"Office Party" at Participant Rental temp space

LovettCodagnone_work_play
Lovett/Codagnone All Work No Play 2007 vinyl lettering and mirror [installation view with detail reflection of two bloggers]


Barry and I were both very happy to be able to get to a Participant show this summer, since the gallery had to abandon its previous home on Rivington Street earlier this year. "Office Party" was the title of the gallery's very cool installation in its temporary quarters at Rental [check the link for press on the gallery itself and the press release for "Office Party"]. The show closed August 19, but we're hoping to hear soon about the new permanent address of this vital Downtown non-profit space.

The artists represented this summer, all addressing the idea of work or workplace, were Eric Heist, Lovett/Codagnone. DIana Punter, and Børre Sæthre. In the project room there were additional pieces on the theme by Stephen Andrews, Matthew Antezzo, Michel Auder, Lutz Bacher, Robert Boyd, Kathe Burkhart, Robin Graubard, Michael Lazarus, Virgil Marti, Laura Parnes, Luther Price, Adam Putnam, and Shellburne Thurber.


The gallery concept represented by Rental, now in both Los Angeles and New York, is an interesting and one welcome on both coasts.

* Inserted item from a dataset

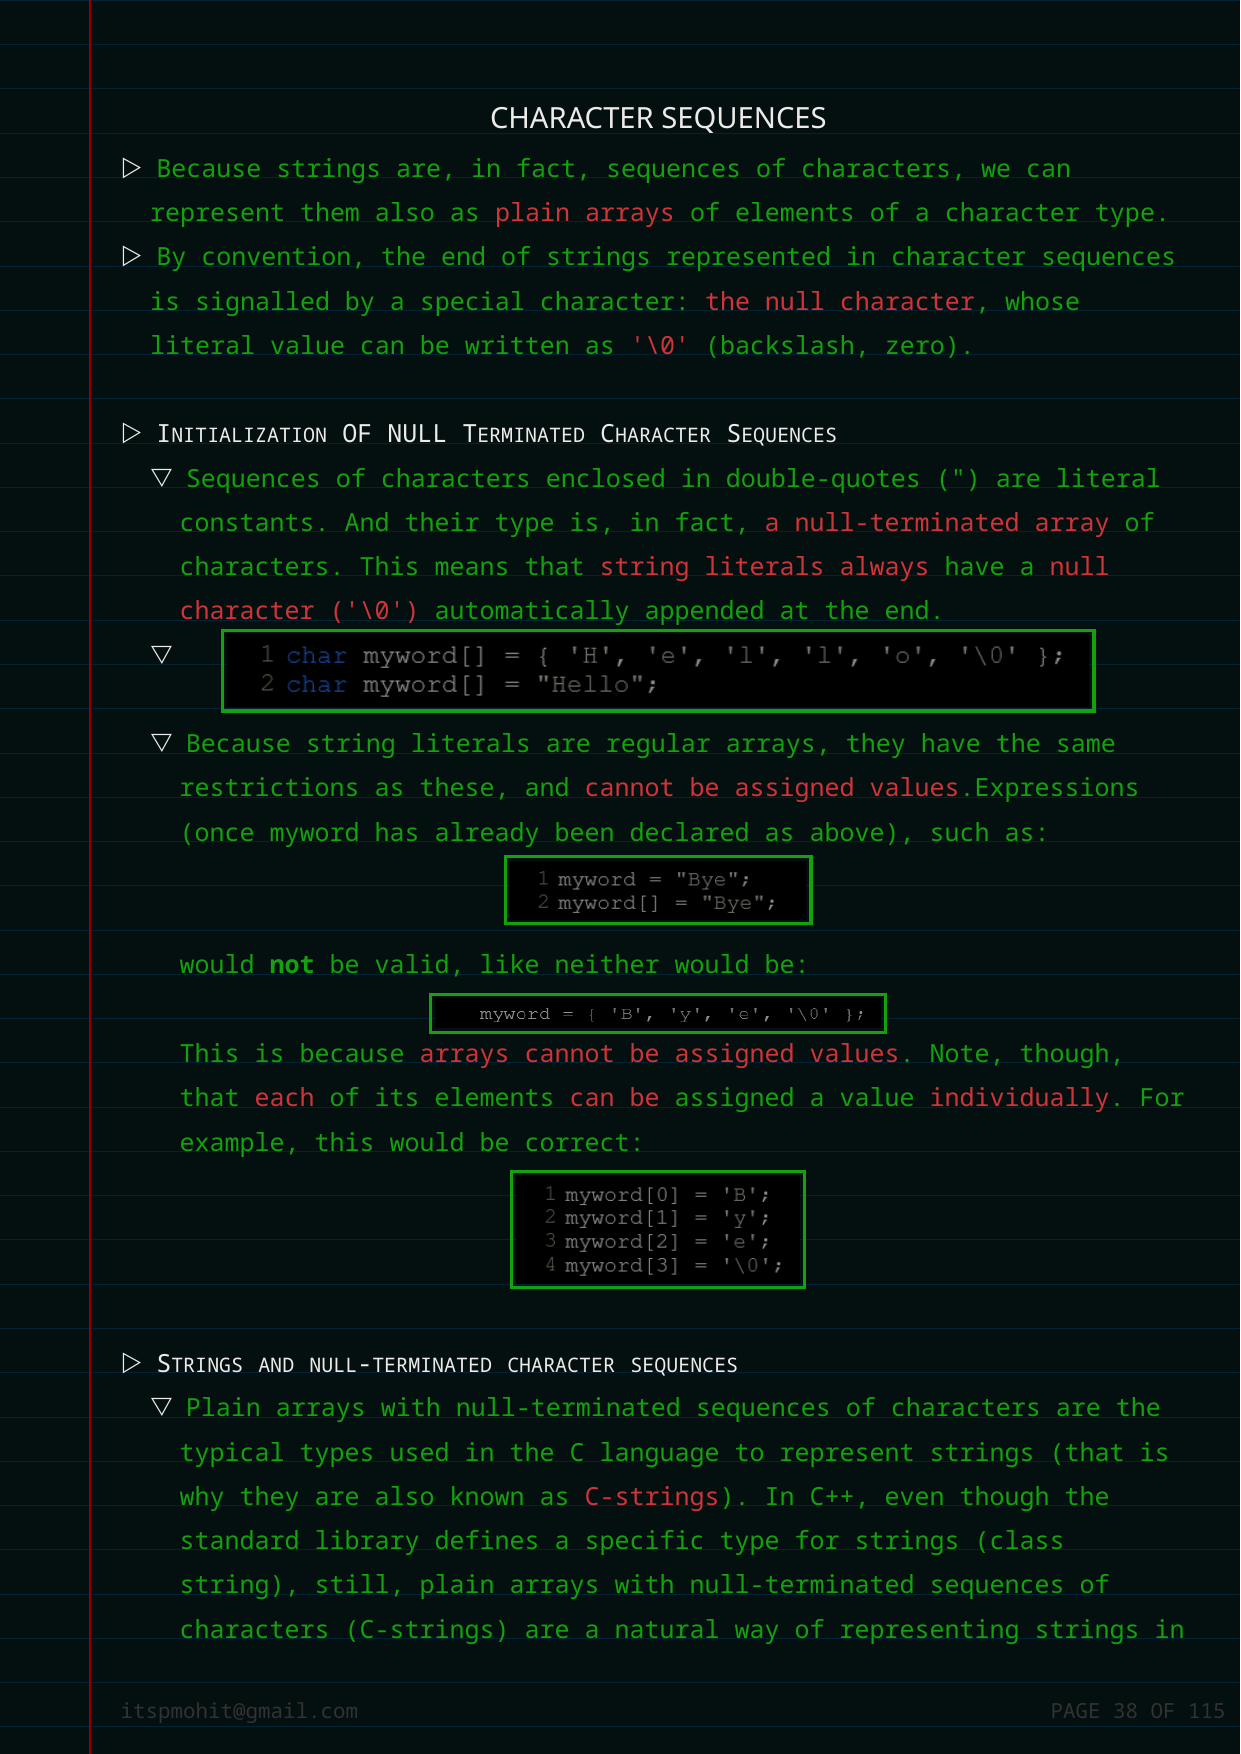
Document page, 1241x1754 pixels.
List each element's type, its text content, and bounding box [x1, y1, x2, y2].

It helps to answer a genuine need for broadcasting the work of emerging artists in new milieaux, one which is almost never addressed otherwise.

This is Roberta Smith writing in the NYTimes May 25:

Rental, the latest addition to the expanding Lower East Side gallery scene, is the first one to have the light and views -- if not the interior design -- of a Chelsea space, thanks to its location on the sixth floor of a corner building with big windows. But that is not its distinguishing characteristic: true to its name, and like its predecessor in Los Angeles, Rental is for rent to selected out-of-town dealers. The first Rental was founded in 2005 by Daniel Hug and Joel Mesler; the New York version has been set up by Mr. Mesler.

This could unsettle the gallery scene's home-away balance of power in interesting ways. Dealers who give artists their first shows elsewhere will not necessarily have to hand them over to New York galleries to obtain exposure here. They can do the work, walk the walk and talk the spiel themselves.